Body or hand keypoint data
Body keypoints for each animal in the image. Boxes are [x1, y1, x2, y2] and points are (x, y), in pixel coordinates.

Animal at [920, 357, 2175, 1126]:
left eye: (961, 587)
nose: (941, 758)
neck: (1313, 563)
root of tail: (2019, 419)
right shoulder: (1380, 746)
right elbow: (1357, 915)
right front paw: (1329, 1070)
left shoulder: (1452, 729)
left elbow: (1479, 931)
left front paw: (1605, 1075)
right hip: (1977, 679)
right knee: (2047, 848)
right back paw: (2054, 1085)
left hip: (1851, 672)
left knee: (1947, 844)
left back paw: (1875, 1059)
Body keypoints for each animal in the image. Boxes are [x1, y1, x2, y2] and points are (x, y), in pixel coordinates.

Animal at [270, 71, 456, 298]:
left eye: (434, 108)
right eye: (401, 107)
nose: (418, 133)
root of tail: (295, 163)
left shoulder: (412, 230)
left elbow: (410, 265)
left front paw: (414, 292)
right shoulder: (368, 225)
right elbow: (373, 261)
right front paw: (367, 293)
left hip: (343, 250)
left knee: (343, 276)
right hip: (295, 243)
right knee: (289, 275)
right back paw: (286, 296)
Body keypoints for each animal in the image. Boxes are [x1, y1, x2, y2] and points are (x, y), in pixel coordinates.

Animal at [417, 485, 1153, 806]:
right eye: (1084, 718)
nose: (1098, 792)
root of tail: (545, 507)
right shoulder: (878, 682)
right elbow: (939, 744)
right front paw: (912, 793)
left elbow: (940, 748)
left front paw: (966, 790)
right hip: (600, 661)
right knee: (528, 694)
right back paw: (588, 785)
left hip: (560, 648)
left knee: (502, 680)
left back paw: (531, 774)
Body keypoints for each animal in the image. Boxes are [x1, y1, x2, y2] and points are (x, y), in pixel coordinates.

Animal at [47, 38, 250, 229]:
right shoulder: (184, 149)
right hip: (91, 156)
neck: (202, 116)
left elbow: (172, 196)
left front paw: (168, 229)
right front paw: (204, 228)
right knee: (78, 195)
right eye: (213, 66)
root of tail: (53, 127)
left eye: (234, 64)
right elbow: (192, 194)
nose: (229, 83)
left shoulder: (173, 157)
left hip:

INSTRUCTIONS FOR THE TASK »
Set down exactly the lines of the data above, beginning with the line that has "left knee: (343, 276)" and ending with the line that has "right knee: (78, 195)", and no others.

ANSWER TO THE PROBLEM »
left knee: (343, 276)
right hip: (295, 243)
right knee: (289, 275)
right back paw: (286, 296)
Body keypoints for each animal in the image. Boxes are [x1, y1, x2, y2] and points are (x, y), in pixel coordinates.

Animal at [417, 485, 1153, 806]:
right eye: (1084, 718)
nose: (1098, 792)
root of tail: (545, 507)
right shoulder: (878, 682)
right elbow: (939, 744)
right front paw: (912, 793)
left elbow: (940, 748)
left front paw: (966, 790)
right hip: (600, 661)
right knee: (528, 694)
right back paw: (588, 785)
left hip: (560, 648)
left knee: (502, 680)
left back paw: (531, 774)
Body keypoints for each animal in the image. Boxes are [x1, y1, x2, y2] and points are (x, y), in pixel coordinates.

Animal at [47, 38, 250, 229]:
right shoulder: (184, 149)
right hip: (91, 156)
neck: (202, 116)
left elbow: (172, 196)
left front paw: (168, 229)
right front paw: (204, 228)
right knee: (78, 195)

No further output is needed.